Green foods contain a free radical antioxidant called lutein. Green foods are anti-cancer and anti-inflammatory and are great for the brain, skin, heart, and liver. They provide cell protection and help to balance the hormone system.

Example foods Green apples, artichoke, asparagus, avocado, bamboo sprouts, bean sprouts, green bell peppers, bitter melon, bok choy, broccoli, broccolini, brussel sprouts, cabbage, celery, cucumbers, edamame, green beans, green peas, green tea, greens (chard, beet greens, collard, dandelion, kale, lettuce, mustard, spinach, turnip), limes, okra, olives, pears, rosemary, snow peas, and watercress.


Blue and purple foods contain antioxidant rich anthocyanins. They are anti-cancer, anti- inflammatory, provide cell protection, and are great for brain and heart health.

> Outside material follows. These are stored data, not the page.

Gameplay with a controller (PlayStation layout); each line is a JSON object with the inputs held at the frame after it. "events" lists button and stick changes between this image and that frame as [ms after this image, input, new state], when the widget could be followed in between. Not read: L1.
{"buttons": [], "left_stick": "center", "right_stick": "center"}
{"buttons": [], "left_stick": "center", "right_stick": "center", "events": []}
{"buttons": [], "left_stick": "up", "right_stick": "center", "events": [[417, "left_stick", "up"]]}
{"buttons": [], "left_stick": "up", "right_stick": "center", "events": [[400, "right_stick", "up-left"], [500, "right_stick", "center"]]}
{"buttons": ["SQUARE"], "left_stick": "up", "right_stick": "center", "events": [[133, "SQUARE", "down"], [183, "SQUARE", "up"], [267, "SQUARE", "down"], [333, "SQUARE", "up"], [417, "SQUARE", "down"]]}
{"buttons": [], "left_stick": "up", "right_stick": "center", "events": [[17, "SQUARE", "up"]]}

Example foods Purple bell pepper, berries, blueberries, boysenberries, blackberries, purple cabbage, purple carrots, purple cauliflower, eggplant, figs, grapes, purple kale, olives, plums, potatoes, prunes, raisins, black or purple rice.


White, tan, and brown foods contain anthoxanthins, allicin, and quercetin. These foods are anti-cancer and anti-inflammatory nutrients. They provide cell protection and are good for the gastrointestinal and endocrine systems. They benefit the heart and liver.

Example foods Apples, beans, cauliflower, chickpeas, cinnamon, cloves, coconut, coffee, dark chocolate, dates, flaxseed, garlic, legumes, lychee, mushrooms, nuts, onions, pears, sauerkraut, sesame seeds, shallots, soy, tahini, tea (white or black), and grains.

By adding more color containing foods to your diet now you just might enjoy better health in the future.